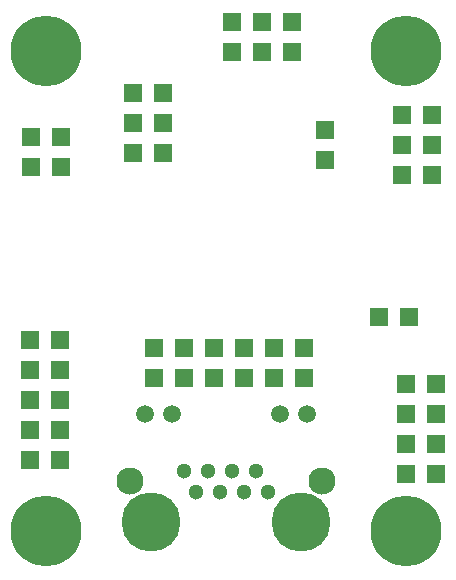
<source format=gbr>
G04 #@! TF.FileFunction,Soldermask,Top*
%FSLAX46Y46*%
G04 Gerber Fmt 4.6, Leading zero omitted, Abs format (unit mm)*
G04 Created by KiCad (PCBNEW 4.0.1-3.201512221401+6198~38~ubuntu15.10.1-stable) date Út 19. leden 2016, 20:09:19 CET*
%MOMM*%
G01*
G04 APERTURE LIST*
%ADD10C,0.300000*%
%ADD11C,5.000000*%
%ADD12C,2.300000*%
%ADD13C,1.300000*%
%ADD14C,1.500000*%
%ADD15R,1.524000X1.524000*%
%ADD16C,6.000000*%
G04 APERTURE END LIST*
D10*
D11*
X13970000Y5842000D03*
X26670000Y5842000D03*
D12*
X28450000Y9272000D03*
X12190000Y9272000D03*
D13*
X17780000Y8382000D03*
X19810000Y8382000D03*
X21840000Y8382000D03*
X23870000Y8382000D03*
X16760000Y10162000D03*
X18790000Y10162000D03*
X20820000Y10162000D03*
X22850000Y10162000D03*
D14*
X27180000Y14982000D03*
X24890000Y14982000D03*
X15750000Y14982000D03*
X13460000Y14982000D03*
D15*
X35560000Y17526000D03*
X38100000Y17526000D03*
X35560000Y14986000D03*
X38100000Y14986000D03*
X35560000Y12446000D03*
X38100000Y12446000D03*
X35560000Y9906000D03*
X38100000Y9906000D03*
X14224000Y18034000D03*
X14224000Y20574000D03*
X16764000Y18034000D03*
X16764000Y20574000D03*
X19304000Y18034000D03*
X19304000Y20574000D03*
X21844000Y18034000D03*
X21844000Y20574000D03*
X24384000Y18034000D03*
X24384000Y20574000D03*
X26924000Y18034000D03*
X26924000Y20574000D03*
X35179000Y40259000D03*
X37719000Y40259000D03*
X35179000Y37719000D03*
X37719000Y37719000D03*
X35179000Y35179000D03*
X37719000Y35179000D03*
X28702000Y38989000D03*
X28702000Y36449000D03*
X14986000Y37084000D03*
X14986000Y39624000D03*
X14986000Y42164000D03*
X20828000Y45593000D03*
X20828000Y48133000D03*
X23368000Y45593000D03*
X23368000Y48133000D03*
X25908000Y45593000D03*
X25908000Y48133000D03*
X3746500Y35877500D03*
X6286500Y35877500D03*
X6286500Y38417500D03*
X3746500Y38417500D03*
X6223000Y21209000D03*
X3683000Y21209000D03*
X6223000Y13589000D03*
X3683000Y13589000D03*
X6223000Y16129000D03*
X3683000Y16129000D03*
X6223000Y18669000D03*
X3683000Y18669000D03*
X6223000Y11049000D03*
X3683000Y11049000D03*
D16*
X5080000Y45720000D03*
X35560000Y5080000D03*
X5080000Y5080000D03*
X35560000Y45720000D03*
D15*
X12446000Y37084000D03*
X12446000Y39624000D03*
X12446000Y42164000D03*
X33210500Y23177500D03*
X35750500Y23177500D03*
M02*

</source>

------------------------------------

● **What you should do**
An exact copy of the line containing "X5080000Y45720000D03*" and all lines after it, through the last line of the entries, is the required answer.

● **Exercise output**
X5080000Y45720000D03*
X35560000Y5080000D03*
X5080000Y5080000D03*
X35560000Y45720000D03*
D15*
X12446000Y37084000D03*
X12446000Y39624000D03*
X12446000Y42164000D03*
X33210500Y23177500D03*
X35750500Y23177500D03*
M02*

</source>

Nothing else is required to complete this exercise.